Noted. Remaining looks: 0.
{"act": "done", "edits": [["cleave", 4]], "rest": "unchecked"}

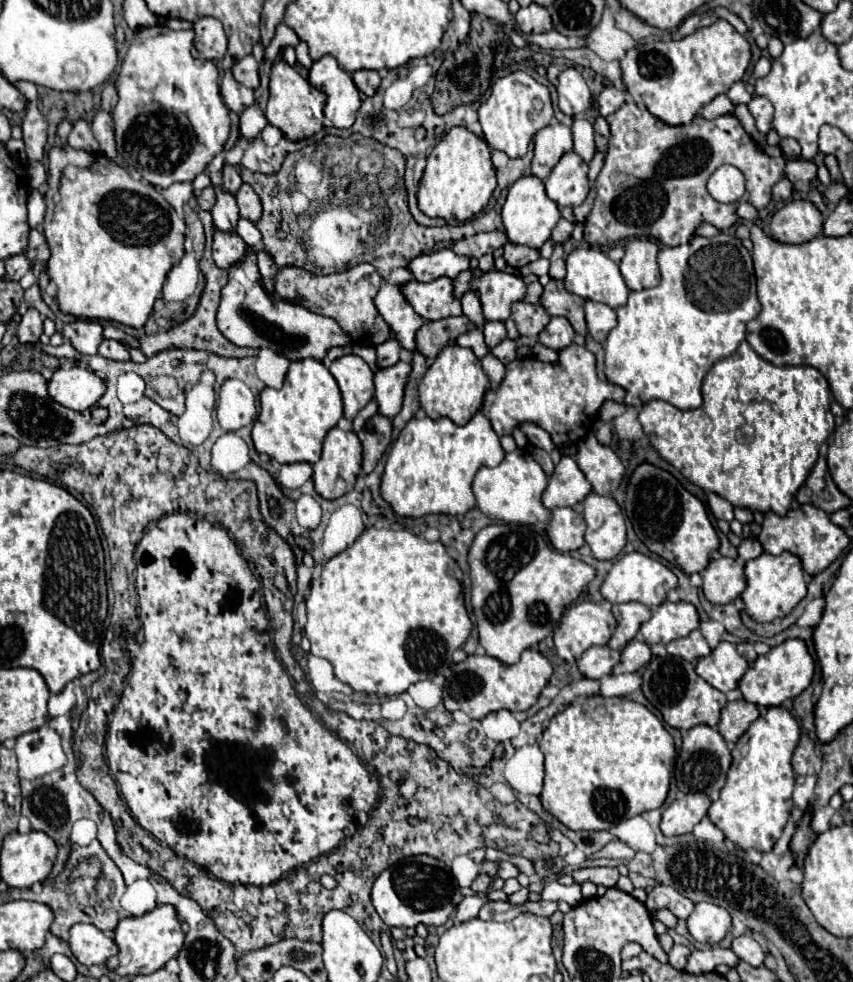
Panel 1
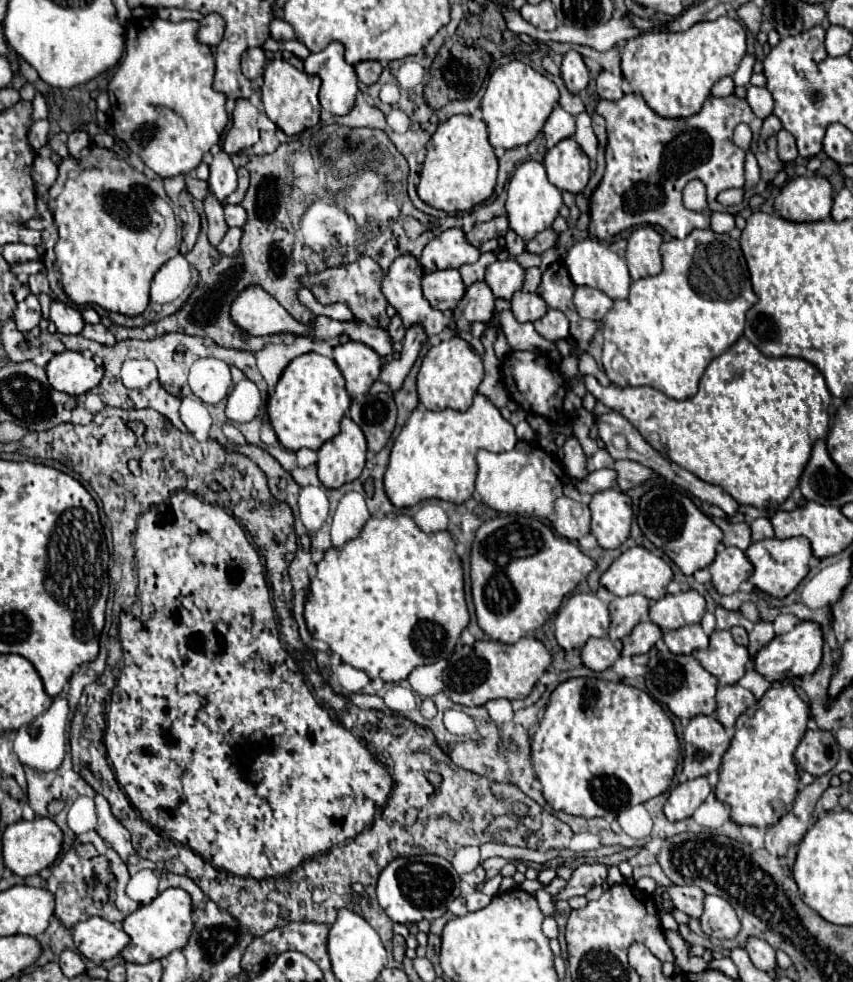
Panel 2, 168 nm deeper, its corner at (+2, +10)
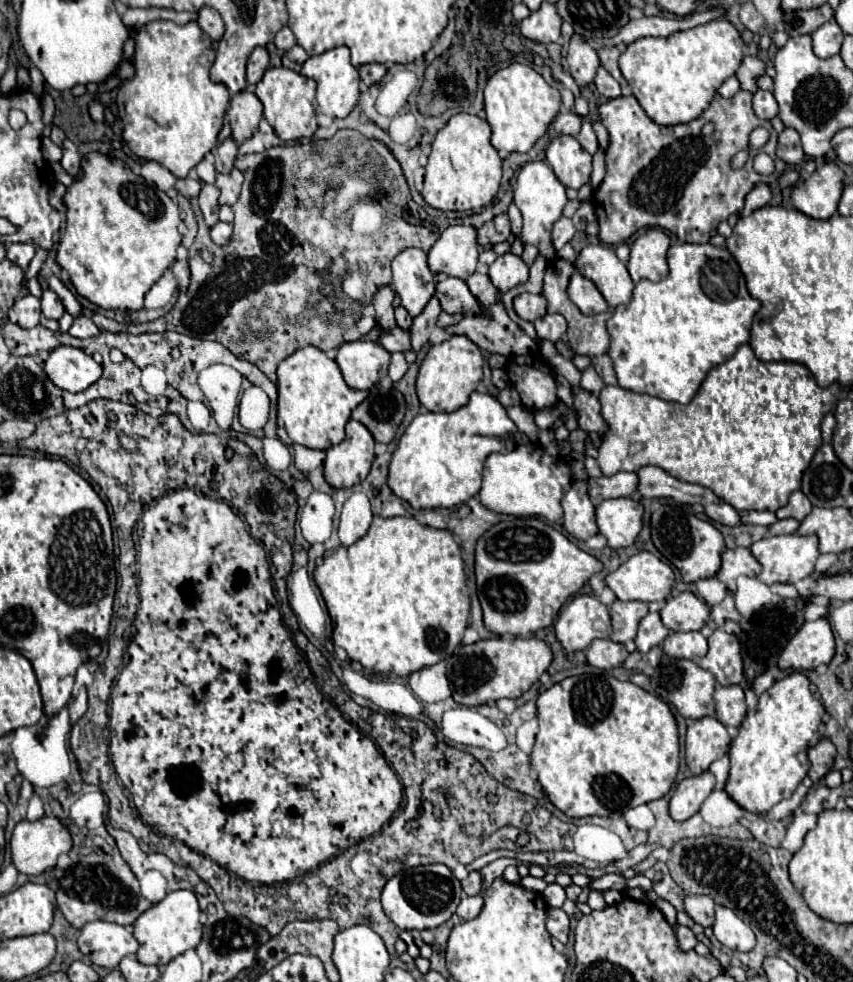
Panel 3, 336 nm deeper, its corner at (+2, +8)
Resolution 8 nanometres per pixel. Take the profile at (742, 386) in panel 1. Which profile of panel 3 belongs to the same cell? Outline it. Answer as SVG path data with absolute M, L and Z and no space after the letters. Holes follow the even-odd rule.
M743 344L727 362L709 370L689 404L667 402L621 386L605 386L599 394L599 402L609 432L601 440L597 462L603 476L613 476L621 470L637 472L641 466L653 464L683 482L713 490L737 510L775 512L787 504L795 490L799 490L803 472L809 468L815 450L823 444L821 420L829 412L827 406L837 402L837 392L837 384L829 388L817 386L813 374L803 364L761 362L751 346Z

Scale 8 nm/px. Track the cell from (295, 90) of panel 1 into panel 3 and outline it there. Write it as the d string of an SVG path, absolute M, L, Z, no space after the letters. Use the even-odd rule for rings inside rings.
M285 66L279 68L269 68L261 82L257 84L257 98L263 104L263 116L267 122L273 126L275 134L281 140L299 140L305 136L313 136L317 130L317 120L315 120L315 94L316 82Z

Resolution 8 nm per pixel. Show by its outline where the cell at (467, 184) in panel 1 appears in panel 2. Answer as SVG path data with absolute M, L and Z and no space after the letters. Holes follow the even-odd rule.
M461 114L441 122L427 144L427 158L421 170L421 182L417 186L419 198L433 208L445 210L447 214L471 210L493 194L495 180L497 156L487 140L487 124Z

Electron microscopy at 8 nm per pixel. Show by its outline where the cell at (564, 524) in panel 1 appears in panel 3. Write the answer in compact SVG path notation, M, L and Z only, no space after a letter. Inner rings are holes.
M575 482L573 488L561 498L561 506L565 512L563 528L577 540L587 540L597 534L595 524L595 506L585 492L587 482Z

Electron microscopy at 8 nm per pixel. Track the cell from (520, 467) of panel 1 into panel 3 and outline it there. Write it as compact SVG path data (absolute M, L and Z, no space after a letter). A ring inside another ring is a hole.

========

§ **To do**: Only the lines from the one holding "Resolution 8 nm" to the end of the listing are to be written out, word for word.

§ **Exercise response**:
Resolution 8 nm per pixel. Show by its outline where the cell at (467, 184) in panel 1 appears in panel 2. Answer as SVG path data with absolute M, L and Z and no space after the letters. Holes follow the even-odd rule.
M461 114L441 122L427 144L427 158L421 170L421 182L417 186L419 198L433 208L445 210L447 214L471 210L493 194L495 180L497 156L487 140L487 124Z

Electron microscopy at 8 nm per pixel. Show by its outline where the cell at (564, 524) in panel 1 appears in panel 3. Write the answer in compact SVG path notation, M, L and Z only, no space after a letter. Inner rings are holes.
M575 482L573 488L561 498L561 506L565 512L563 528L577 540L587 540L597 534L595 524L595 506L585 492L587 482Z

Electron microscopy at 8 nm per pixel. Track the cell from (520, 467) of panel 1 into panel 3 and outline it there. Write it as compact SVG path data (absolute M, L and Z, no space after a letter). A ring inside another ring is a hole.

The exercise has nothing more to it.